■ ENTRIES SUPPLIED ■

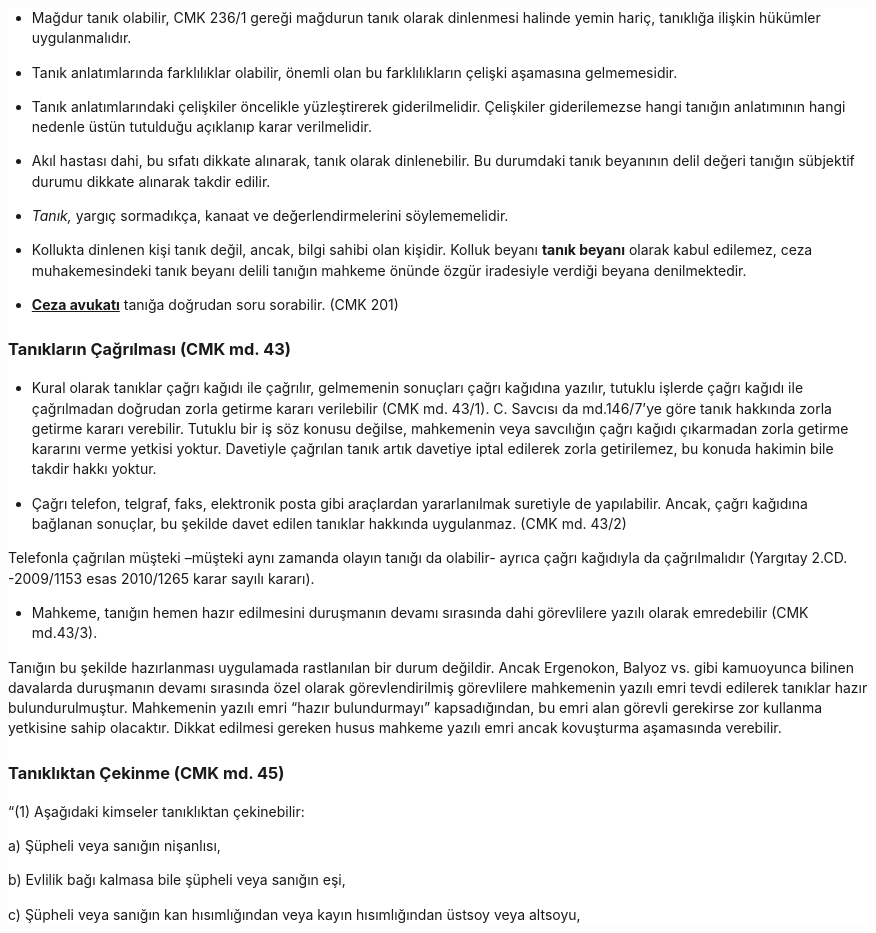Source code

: * Mağdur tanık olabilir, CMK 236/1 gereği mağdurun tanık olarak dinlenmesi halinde yemin hariç, tanıklığa ilişkin hükümler uygulanmalıdır.

* Tanık anlatımlarında farklılıklar olabilir, önemli olan bu farklılıkların çelişki aşamasına  gelmemesidir.

* Tanık anlatımlarındaki çelişkiler öncelikle yüzleştirerek giderilmelidir. Çelişkiler giderilemezse hangi tanığın  anlatımının hangi nedenle üstün tutulduğu açıklanıp karar verilmelidir.

* Akıl hastası dahi, bu sıfatı dikkate alınarak, tanık olarak dinlenebilir. Bu durumdaki tanık beyanının delil değeri tanığın sübjektif durumu dikkate alınarak takdir edilir.

* *Tanık,* yargıç sormadıkça, kanaat ve değerlendirmelerini söylememelidir.

* Kollukta dinlenen kişi tanık değil, ancak, bilgi sahibi olan kişidir. Kolluk beyanı **tanık beyanı** olarak kabul edilemez, ceza muhakemesindeki tanık beyanı delili tanığın mahkeme önünde özgür iradesiyle verdiği beyana denilmektedir.

* [**Ceza avukatı**](http://barandogan.av.tr/blog/ceza-hukuku/ceza-avukatinin-islevi.html) tanığa doğrudan soru sorabilir. (CMK 201)




### Tanıkların Çağrılması (CMK md. 43)


* Kural olarak tanıklar çağrı kağıdı ile çağrılır, gelmemenin sonuçları çağrı kağıdına yazılır, tutuklu işlerde çağrı kağıdı ile çağrılmadan doğrudan zorla getirme kararı verilebilir (CMK md. 43/1). C. Savcısı da md.146/7’ye göre tanık hakkında zorla getirme kararı verebilir. Tutuklu bir iş söz konusu değilse, mahkemenin veya savcılığın çağrı kağıdı çıkarmadan zorla getirme kararını verme yetkisi yoktur. Davetiyle çağrılan  tanık artık davetiye iptal edilerek zorla getirilemez, bu konuda hakimin bile takdir hakkı yoktur.

* Çağrı telefon, telgraf, faks, elektronik posta gibi araçlardan yararlanılmak suretiyle de yapılabilir. Ancak, çağrı kağıdına bağlanan sonuçlar, bu şekilde davet edilen tanıklar hakkında uygulanmaz. (CMK md. 43/2)

Telefonla çağrılan müşteki –müşteki aynı zamanda olayın tanığı da olabilir- ayrıca çağrı kağıdıyla da çağrılmalıdır (Yargıtay 2.CD. -2009/1153 esas 2010/1265 karar sayılı kararı).

* Mahkeme, tanığın hemen hazır edilmesini duruşmanın devamı sırasında dahi görevlilere yazılı olarak emredebilir (CMK md.43/3).				

Tanığın bu şekilde hazırlanması uygulamada rastlanılan bir durum değildir. Ancak Ergenokon, Balyoz vs. gibi kamuoyunca bilinen davalarda duruşmanın devamı sırasında özel olarak görevlendirilmiş görevlilere mahkemenin yazılı emri tevdi edilerek tanıklar hazır bulundurulmuştur. Mahkemenin yazılı emri “hazır bulundurmayı” kapsadığından, bu emri alan görevli gerekirse zor kullanma yetkisine sahip olacaktır. Dikkat edilmesi gereken husus mahkeme yazılı emri ancak kovuşturma aşamasında verebilir.

### Tanıklıktan Çekinme (CMK md. 45)


“(1) Aşağıdaki kimseler tanıklıktan çekinebilir:

a) Şüpheli veya sanığın nişanlısı,

b) Evlilik bağı kalmasa bile şüpheli veya sanığın eşi,

c) Şüpheli veya sanığın kan hısımlığından veya kayın hısımlığından üstsoy veya altsoyu,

■ AIM OF THE EXERCISE ■
Please take the lines from the beginning of the data above through the line holding "### Tanıkların Çağrılması (CMK md. 43)" and transcribe them exactly, without any pictures.

■ FINAL ANSWER ■
Source code

: * Mağdur tanık olabilir, CMK 236/1 gereği mağdurun tanık olarak dinlenmesi halinde yemin hariç, tanıklığa ilişkin hükümler uygulanmalıdır.

* Tanık anlatımlarında farklılıklar olabilir, önemli olan bu farklılıkların çelişki aşamasına  gelmemesidir.

* Tanık anlatımlarındaki çelişkiler öncelikle yüzleştirerek giderilmelidir. Çelişkiler giderilemezse hangi tanığın  anlatımının hangi nedenle üstün tutulduğu açıklanıp karar verilmelidir.

* Akıl hastası dahi, bu sıfatı dikkate alınarak, tanık olarak dinlenebilir. Bu durumdaki tanık beyanının delil değeri tanığın sübjektif durumu dikkate alınarak takdir edilir.

* *Tanık,* yargıç sormadıkça, kanaat ve değerlendirmelerini söylememelidir.

* Kollukta dinlenen kişi tanık değil, ancak, bilgi sahibi olan kişidir. Kolluk beyanı **tanık beyanı** olarak kabul edilemez, ceza muhakemesindeki tanık beyanı delili tanığın mahkeme önünde özgür iradesiyle verdiği beyana denilmektedir.

* [**Ceza avukatı**](http://barandogan.av.tr/blog/ceza-hukuku/ceza-avukatinin-islevi.html) tanığa doğrudan soru sorabilir. (CMK 201)




### Tanıkların Çağrılması (CMK md. 43)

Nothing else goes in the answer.